Text provided:
▬▬▬
Source: R/random_walk.R
random_walk.Rd

A Markov Random Walk takes an inital distribution \(p_0\) and calculates the stationary distribution of that. The diffusion process is regulated by a restart probability \(r\) which controls how often the MRW jumps back to the initial values.

The source code was brought from diffusr v0.2.1.

Usage

random_walk(
  p0,
  graph,
  r = 0.5,
  niter = 10000,
  thresh = 1e-04,
  do.analytical = FALSE,
  correct.for.hubs = FALSE,
  allow.ergodic = FALSE,
  return.pt.only = FALSE
)

Arguments

p0

an \(n \times p\)-dimensional numeric non-negative vector/matrix representing the starting distribution of the Markov chain (does not need to sum to one).

graph

an \(n \times p\)-dimensional numeric non-negative adjacence matrix (or dgCMatrix) representing the graph

r

a scalar between \((0, 1)\). restart probability if a Markov random walk with restart is desired

niter

maximal number of iterations for computation of the Markov chain. If thresh is not reached, then niter is used as stop criterion.
▬▬▬
Raw records:

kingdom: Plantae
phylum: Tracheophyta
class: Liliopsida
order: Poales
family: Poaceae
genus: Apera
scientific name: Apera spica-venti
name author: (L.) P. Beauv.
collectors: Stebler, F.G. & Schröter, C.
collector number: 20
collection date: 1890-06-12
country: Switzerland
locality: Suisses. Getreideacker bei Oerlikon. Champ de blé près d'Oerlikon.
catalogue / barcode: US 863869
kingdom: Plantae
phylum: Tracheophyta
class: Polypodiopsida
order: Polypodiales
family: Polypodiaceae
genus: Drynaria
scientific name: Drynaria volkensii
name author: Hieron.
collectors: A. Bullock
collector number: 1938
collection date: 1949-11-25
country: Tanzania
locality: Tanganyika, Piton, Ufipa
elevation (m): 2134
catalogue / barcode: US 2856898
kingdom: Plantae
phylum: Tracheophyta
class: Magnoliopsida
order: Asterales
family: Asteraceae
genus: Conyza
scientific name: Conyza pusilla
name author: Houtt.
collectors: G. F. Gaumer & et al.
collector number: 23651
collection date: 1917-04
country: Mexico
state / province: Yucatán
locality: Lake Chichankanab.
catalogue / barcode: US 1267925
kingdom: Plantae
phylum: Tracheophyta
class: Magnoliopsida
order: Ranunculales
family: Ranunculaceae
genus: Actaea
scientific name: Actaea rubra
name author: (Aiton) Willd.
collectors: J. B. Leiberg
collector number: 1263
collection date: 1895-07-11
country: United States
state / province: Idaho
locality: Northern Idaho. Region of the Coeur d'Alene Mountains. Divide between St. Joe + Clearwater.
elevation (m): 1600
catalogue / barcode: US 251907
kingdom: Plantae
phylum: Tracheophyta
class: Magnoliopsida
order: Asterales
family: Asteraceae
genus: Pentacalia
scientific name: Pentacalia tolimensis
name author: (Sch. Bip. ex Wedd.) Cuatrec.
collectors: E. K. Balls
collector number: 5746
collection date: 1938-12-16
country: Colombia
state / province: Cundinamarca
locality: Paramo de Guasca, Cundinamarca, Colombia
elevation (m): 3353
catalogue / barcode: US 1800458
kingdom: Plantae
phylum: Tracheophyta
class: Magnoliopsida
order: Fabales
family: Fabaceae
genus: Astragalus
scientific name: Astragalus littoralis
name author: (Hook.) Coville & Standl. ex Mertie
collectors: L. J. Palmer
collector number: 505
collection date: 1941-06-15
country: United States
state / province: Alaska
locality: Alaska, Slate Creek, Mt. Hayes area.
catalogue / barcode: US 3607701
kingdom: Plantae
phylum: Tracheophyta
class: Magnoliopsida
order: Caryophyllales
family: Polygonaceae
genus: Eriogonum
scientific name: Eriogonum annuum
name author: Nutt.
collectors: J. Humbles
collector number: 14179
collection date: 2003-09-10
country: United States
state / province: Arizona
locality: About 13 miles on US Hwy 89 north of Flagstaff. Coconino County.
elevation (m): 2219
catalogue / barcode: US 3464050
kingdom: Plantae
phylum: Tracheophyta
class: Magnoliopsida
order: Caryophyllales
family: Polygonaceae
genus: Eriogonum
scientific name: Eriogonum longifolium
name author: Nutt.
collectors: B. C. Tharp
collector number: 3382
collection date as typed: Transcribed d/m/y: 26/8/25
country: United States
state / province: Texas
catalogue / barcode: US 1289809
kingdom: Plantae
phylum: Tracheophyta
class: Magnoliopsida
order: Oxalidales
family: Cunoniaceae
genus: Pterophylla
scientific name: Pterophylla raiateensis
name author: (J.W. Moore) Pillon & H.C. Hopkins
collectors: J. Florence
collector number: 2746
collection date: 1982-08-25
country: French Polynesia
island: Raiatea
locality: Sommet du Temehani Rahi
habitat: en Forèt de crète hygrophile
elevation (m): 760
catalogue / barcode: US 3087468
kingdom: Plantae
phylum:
▬▬▬
Stated goal A: In the random walk documentation, from which version of diffusr was the source code taken?
Stated goal B: Reproduce the random walk documentation from "Source: R/random_walk.R" up to and including "from diffusr v0.2.1.".

Task solution A: diffusr v0.2.1

Task solution B:
Source: R/random_walk.R
random_walk.Rd

A Markov Random Walk takes an inital distribution \(p_0\) and calculates the stationary distribution of that. The diffusion process is regulated by a restart probability \(r\) which controls how often the MRW jumps back to the initial values.

The source code was brought from diffusr v0.2.1.